◆ **ABOUT THIS TASK**
What is needed here is every line of the records that includes "paint".
────
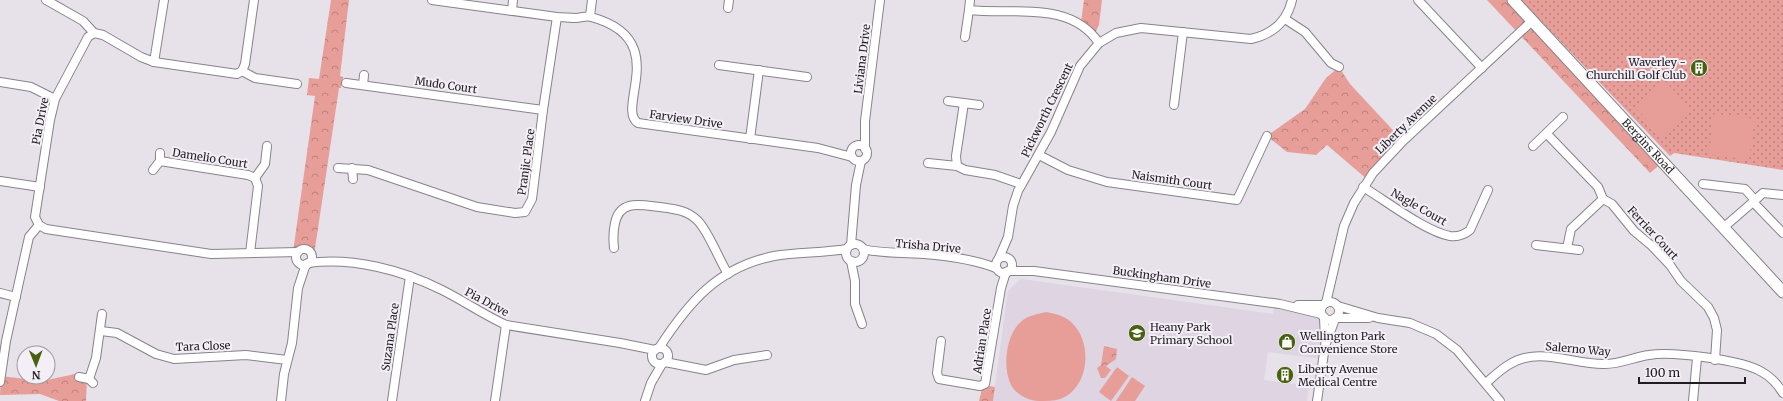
<svg xmlns="http://www.w3.org/2000/svg" width="1783" height="401" font-family="Merriweather,serif">
<defs>
<pattern id="grass-dots" width="8" height="8" patternUnits="userSpaceOnUse"><rect width="8" height="8" fill="#e79e98"/><path d="M2 2h.1M6 6h.1" fill="none" stroke="#bb807c" stroke-width="1.8" stroke-linecap="round"/></pattern>
<pattern id="park-crowns" width="20" height="18" patternUnits="userSpaceOnUse"><rect width="20" height="18" fill="#e79e98"/><path d="M2 6a3 3 0 1 1 6 0M12 15a3 3 0 1 1 6 0" fill="none" stroke="#bb807c"/></pattern>
</defs>
<rect width="100%" height="100%" fill="#e7e1e9"/>
<path fill="#ded4e2" d="M1021,279L1273,314L1275,303L1321,314L1323,359L1268,352L1264,380L1309,386L1307,401H993L1008,291Z"/>
<path fill="url(#grass-dots)" d="M1521,0H1783V170L1674,153L1670,156Z"/>
<g fill="url(#park-crowns)">
<path d="M331,0H349L340,76L343,77L341,88H339L314,255L305,249L293,252L315,96L307,95L309,78L319,79Z"/>
<path d="M1084,0H1102L1099,25L1094,35L1081,22Z"/>
<path d="M1487,0H1513L1663,162L1650,173Z"/>
<path d="M1339,67L1350,84L1403,141L1368,180L1327,145L1316,155L1287,152L1267,136L1305,109L1326,78Z"/>
<path d="M1104,346L1117,349L1116,359L1106,366L1111,370L1105,378H1101L1097,368L1101,365Z"/>
<path d="M75,374L79,377L87,378L86,401H59L40,394L0,395L1,376L42,381Z"/>
<path d="M983,385L995,387L993,401H979Z"/>
</g>
<g fill="#e79e98">
<path d="M1664,80L1691,109L1662,136L1635,107Z"/>
<path d="M1714,114L1755,119L1749,160L1709,154Z"/>
<path d="M1046,312C1056,314 1066,316 1073,324C1093,344 1089,389 1060,399C1054,401 1046,401 1039,401C1028,401 1017,395 1011,385C1002,367 1006,332 1023,320C1030,315 1038,314 1046,312Z"/>
<path d="M1117,367L1129,376L1111,401L1099,392Z"/>
<path d="M1132,377L1145,386L1135,401H1116Z"/>
</g>
<g fill="none" stroke-linecap="round" stroke-linejoin="round">
<defs>
<g id="minor">
<path d="M46,0L83,21L94,33"/>
<path d="M254,0L245,64L242,71L237,74L154,62L141,57L103,35L94,33L88,37L55,99L50,120L35,217L39,225L46,229L211,254L298,252"/>
<path d="M432,0L557,17C563,17 570,18 576,18C581,18 586,15 591,17C673,39 615,108 638,123L818,148L852,157"/>
<path d="M1418,0L1482,68"/>
<path d="M728,8L729,0"/>
<path d="M969,10L970,0"/>
<path d="M512,11L513,0"/>
<path d="M590,16L592,0"/>
<path d="M1285,19L1305,32L1331,63L1339,67"/>
<path d="M965,37L969,10C1015,15 1070,0 1099,43"/>
<path d="M154,62L164,0"/>
<path d="M719,65L807,77"/>
<path d="M242,71L255,78L297,84"/>
<path d="M0,82L31,87L55,99"/>
<path d="M346,83L543,110"/>
<path d="M363,85L364,75"/>
<path d="M948,101L979,105"/>
<path d="M1174,105L1183,32"/>
<path d="M1547,134L1598,187L1603,199L1612,204L1634,231L1652,246L1670,265L1681,281L1708,307L1714,318L1717,330L1715,360"/>
<path d="M750,139L759,70"/>
<circle cx="859" cy="153" r="8"/>
<path d="M1533,146L1563,117"/>
<path d="M865,149V121L880,0"/>
<path d="M160,153V161"/>
<path d="M1039,155L1068,170L1107,182L1237,200L1267,136"/>
<path d="M928,163L957,166L965,170L995,175L1021,184"/>
<path d="M957,166L956,156L964,103"/>
<path d="M338,168L368,170L477,207L515,213L525,212L532,199L543,110L557,17"/>
<path d="M352,168L353,179"/>
<path d="M153,170L160,161L248,175L255,178L258,186L250,253"/>
<path d="M255,178L265,164L267,146"/>
<path d="M0,181L40,187"/>
<path d="M1703,184L1745,189L1755,200"/>
<path d="M1363,187C1385,200 1426,232 1450,236C1457,237 1464,235 1470,230L1488,190"/>
<path d="M1753,202L1763,193L1783,195"/>
<path d="M1723,228L1753,202L1783,233"/>
<circle cx="855" cy="253" r="9"/>
<path d="M851,245L856,185L861,161"/>
<path d="M1536,245L1579,250"/>
<path d="M614,248C613,239 613,232 615,223C620,199 641,205 660,207C674,209 687,210 697,220C708,230 719,260 728,274"/>
<path d="M1567,248L1571,229L1603,199"/>
<path d="M863,249C883,254 903,252 924,254C948,256 974,259 996,268"/>
<circle cx="304" cy="257" r="8"/>
<circle cx="1004" cy="265" r="8"/>
<path d="M999,258L1008,237L1013,206L1018,191L1051,132L1080,66L1099,43L1116,33L1141,28L1251,39C1273,34 1287,22 1292,0"/>
<path d="M851,261L855,281V304L862,324"/>
<path d="M308,263C353,257 402,270 442,290C464,301 484,315 506,325L620,343L655,350"/>
<path d="M1008,271H1034L1280,304L1321,314"/>
<path d="M0,293L16,297"/>
<circle cx="1330" cy="311" r="9"/>
<path d="M1326,303L1344,226L1354,203L1373,173L1403,141L1532,21"/>
<path d="M1298,305H1323"/>
<path d="M1338,306L1378,318L1410,323L1436,334L1457,350L1500,401"/>
<path d="M1324,317L1325,341"/>
<path d="M1335,318H1369"/>
<path d="M101,331L117,333L156,354L174,359L246,355L287,360"/>
<path d="M941,341L937,373L939,379L980,386L985,384L1001,288L1006,272"/>
<path d="M659,348C688,303 718,267 774,256C797,252 823,253 847,249"/>
<circle cx="660" cy="356" r="8"/>
<path d="M665,362L706,370L734,360L767,355"/>
<path d="M79,377L89,379"/>
<path d="M0,382L6,341L29,237L39,225"/>
<path d="M93,383L89,379L96,358L102,314"/>
<path d="M1486,383C1493,377 1501,369 1510,364C1539,346 1574,365 1605,364C1620,364 1634,357 1649,355C1672,351 1743,360 1762,372C1771,377 1778,385 1783,393"/>
<path d="M281,401L284,374L292,343L298,288L306,264"/>
<path d="M392,401L410,276"/>
<path d="M495,401L506,325"/>
<path d="M645,401L651,383L662,364"/>
<path d="M1317,401L1325,346L1335,319"/>
<path d="M1693,401L1697,358"/>
</g>
<g id="secondary">
<path id="s1" d="M1513,0L1783,292"/>
</g>
</defs>
<use href="#minor" stroke="#88838b" stroke-width="10"/>
<use href="#secondary" stroke="#88838b" stroke-width="13"/>
<use href="#minor" stroke="#fff" stroke-width="8"/>
<use href="#secondary" stroke="#fff" stroke-width="11"/>
</g>
<defs>
<symbol id="building-disc" viewBox="-11 -11 22 22"><circle r="9.5" fill="#486110" stroke="#f4eef6"/><path d="M-4-6H4V6H1V3H-1V6H-4ZM-2.5-4.3h1.7v1.8h-1.7ZM.8-4.3h1.7v1.8H.8ZM-2.5-1h1.7V.8h-1.7ZM.8-1h1.7V.8H.8Z" fill="#fff"/></symbol>
<symbol id="school-disc" viewBox="-11 -11 22 22"><circle r="9.5" fill="#486110" stroke="#f4eef6"/><path d="M0-5L7-2L0 1L-7-2ZM-4 1L0 2.5L4 1V4Q0 6-4 4Z" fill="#fff"/></symbol>
<symbol id="shop-disc" viewBox="-11 -11 22 22"><circle r="9.5" fill="#486110" stroke="#f4eef6"/><path d="M-5-2.5h2.3a2.7 3.5 0 0 1 5.4 0H5L5.5 6h-11ZM-1.5-2.5h3a1.5 2.3 0 0 0-3 0Z" fill="#fff"/></symbol>
</defs>
<g fill-rule="evenodd">
<use href="#building-disc" x="1689" y="58" width="20" height="20"/>
<use href="#school-disc" x="1127" y="323" width="20" height="20"/>
<use href="#shop-disc" x="1277" y="332" width="20" height="20"/>
<use href="#building-disc" x="1275" y="365" width="20" height="20"/>
</g>
<g text-anchor="middle" dominant-baseline="central" stroke-width="4" stroke-linejoin="round" paint-order="stroke">
<g font-size="11" fill="#1f1d20" stroke="#f4eef6">
<text transform="translate(862 59) rotate(-83)">Liviana Drive</text>
<text transform="translate(446 85) rotate(8)">Mudo Court</text>
<text transform="translate(1047 110) rotate(-64)">Pickworth Crescent</text>
<text transform="translate(686 119) rotate(8)">Farview Drive</text>
<text transform="translate(40 121) rotate(-79)">Pia Drive</text>
<text transform="translate(1406 124) rotate(-44)">Liberty Avenue</text>
<text stroke="none"><textPath href="#s1" startOffset="199">Bergins Road</textPath></text>
<text transform="translate(210 158) rotate(9)">Damelio Court</text>
<text transform="translate(526 162) rotate(-82)">Pranjic Place</text>
<text transform="translate(1172 180) rotate(8)">Naismith Court</text>
<text transform="translate(1419 207) rotate(30)">Nagle Court</text>
<text transform="translate(1653 233) rotate(47)">Ferrier Court</text>
<text transform="translate(928 246) rotate(5)">Trisha Drive</text>
<text transform="translate(1162 277) rotate(8)">Buckingham Drive</text>
<text transform="translate(487 302) rotate(28)">Pia Drive</text>
<text transform="translate(390 337) rotate(-82)">Suzana Place</text>
<text transform="translate(982 341) rotate(-81)">Adrian Place</text>
<text transform="translate(203 346) rotate(-2)">Tara Close</text>
<text transform="translate(1578 349) rotate(5)">Salerno Way</text>
</g>
<g font-size="11" fill="#1f1d20" stroke="#f4eef6" text-anchor="start">
<text x="1686" y="62" text-anchor="end">Waverley -<tspan x="1686" dy="13">Churchill Golf Club</tspan></text>
<text x="1150" y="327">Heany Park<tspan x="1150" dy="13">Primary School</tspan></text>
<text x="1300" y="336">Wellington Park<tspan x="1300" dy="13">Convenience Store</tspan></text>
<text x="1298" y="369">Liberty Avenue<tspan x="1298" dy="13">Medical Centre</tspan></text>
</g>
</g>
<g transform="translate(36 365) rotate(179)"><circle r="19" fill="#f4eef6" stroke="#9f9aa0"/>
<path d="M0-3L7 15L0 10L-7 15Z" fill="#486110"/>
<text y="-6" font-size="11" font-weight="bold" text-anchor="middle" fill="#1f1d20">N</text>
</g>
<path d="M1639 377v6h106v-6" fill="none" stroke="#1f1d20" stroke-width="2"/>
<text x="1645" y="377" font-size="12" fill="#1f1d20" stroke="#f4eef6" stroke-width="3" paint-order="stroke">100 m</text>
</svg>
────
◆ **RESPONSE BOX**
<g text-anchor="middle" dominant-baseline="central" stroke-width="4" stroke-linejoin="round" paint-order="stroke">
<text x="1645" y="377" font-size="12" fill="#1f1d20" stroke="#f4eef6" stroke-width="3" paint-order="stroke">100 m</text>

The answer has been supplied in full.